Trammell Crow Residential of Atlanta has an option to buy the development rights for this parcel, located along D Street in South Boston.

One of the nation’s leading multifamily real estate companies has tied up development rights for a $140 million residential project slated for South Boston, industry sources told Banker & Tradesman last week.

Atlanta-based Trammell Crow Residential reportedly has an option to buy the highly touted complex from a joint venture of Cathartes Investments and AEW Capital Management. According to one source, acquiring the rights to build the development will cost TCR about $40,000 per unit, or roughly $27 million.

Calls to TCR’s Northeast regional office in Connecticut were not returned by B&T’s press deadline on Friday, while Cathartes principal Robert Maloney also did not respond to inquiries about the sale. Despite that, sources familiar with the negotiations insisted that TCR has been selected from a pool of well-heeled suitors who had been chasing the opportunity. “There is truth to that,” acknowledged one source close to the deal when asked of TCR’s designation.

“They see it as a good market,” the source continued, noting that TCR has yet to make a substantial foray into the Bay State. At present, the only local involvement appears to be as the manager of the Dexter Park luxury apartments in Brookline, a 409-unit property near Coolidge Corner where units cost as much as $3,100 per month. Privately held TCR builds, owns or manages rental apartments across the country, with 60,000 units under management and $2.4 billion worth of real estate assets under control.

According to the company’s corporate reports, TCR has been aggressively adding to its portfolio in recent years, with 6,000 new units begun in 2000 and another 10,000 expected to be under construction by the end of this year. TCR has developed more than 150,000 units since its inception in 1977. It operates independently from other Trammell Crow-affiliated companies, including the commercial entity which came on the Boston scene in 1998 via its purchase of Fallon Hines & O’Connor.

The National Multi-Housing Council ranks TCR as one of the top 50 multifamily companies in terms of both ownership and management. In apartments owned, the firm improved from 44th to 39th between 2000 and 2001, with 24,503 units currently under its control. The company also improved from ninth to eighth in the top 50 for units managed during that time.

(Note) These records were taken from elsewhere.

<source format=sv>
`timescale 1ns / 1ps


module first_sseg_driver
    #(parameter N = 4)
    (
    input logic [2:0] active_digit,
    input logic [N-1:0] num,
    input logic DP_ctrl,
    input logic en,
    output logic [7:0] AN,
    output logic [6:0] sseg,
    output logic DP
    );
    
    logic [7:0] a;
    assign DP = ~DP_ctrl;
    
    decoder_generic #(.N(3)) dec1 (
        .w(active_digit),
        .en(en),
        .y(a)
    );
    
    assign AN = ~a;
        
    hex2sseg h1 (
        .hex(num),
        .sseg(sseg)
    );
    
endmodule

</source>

Real estate investment trusts continue to dominate the top spots among the country’s multifamily powerhouses, according to NMHC. Apartment Investment and Management Co. leads the list with its ownership interest in 265,000 units, followed by Chicago-based Equity Residential Properties Trust at 225,000 units. As with the commercial real estate industry overall, the residential sector is becoming increasingly consolidated, a trend underscored by the 2.65 million units now owned by the top 50 companies. That block of companies increased its holdings by 3 percent in 2000, NMHC estimates.

Given the dearth of supply and the region’s strong economy, Greater Boston has increasingly become a target for investors seeking multifamily properties. In recent years, such high-end developments as the apartments at the Prudential Center, Museum Towers in Cambridge and 2000 Commonwealth Ave. in Brighton have all been taken over by leading national concerns. Equity bought a major stake in Charles River Park, while Archstone Communities and AvalonBay Communities have also been growing their presence throughout metropolitan Boston since the mid-1990s.

Zoning Battle
The South Boston deal supposedly attracted many of the major companies. Although the parcel presently has a stark, industrial feel to it, with overgrown grass and debris littering the landscape, many industry observers say they see the proposal as an eventual winner, especially since it is fully permitted and has close proximity to downtown Boston and the emerging Seaport District.

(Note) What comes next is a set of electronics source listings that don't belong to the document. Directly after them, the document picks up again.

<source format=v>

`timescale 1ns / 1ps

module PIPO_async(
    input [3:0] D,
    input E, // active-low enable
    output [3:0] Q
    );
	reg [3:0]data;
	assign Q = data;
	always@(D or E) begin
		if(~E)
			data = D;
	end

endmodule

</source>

Located along South Boston’s D Street, the project is approved for 565 apartments and 65 below-market condominiums, the latter added following negotiations with South Boston community groups. Another 65 lower-priced residences would be built on the property by a nonprofit developer, although it is unclear whether they are factored into the sales price of the development rights.

Cathartes and AEW persevered through an oft-contentious battle with the neighborhood and city officials, ultimately winning approvals to build the project last October. It was a short time after the zoning victory that Cathartes/AEW confirmed they were placing the rights up for sale.

The announcement that Boston-based Cathartes was divesting of the project caught many off guard, but it fits right into the company’s normal strategy to get in and out of a deal as quickly as possible. In recent years, Cathartes has worked that approach as well as anyone, selling nearby 451 D St. last year for $52 million and disposing of a Somerville telecommunications development last summer, just before that market fell upon harsh times. The new owner of the Somerville project, TrizecHahn Corp., has suspended work on the development due to weakened market conditions.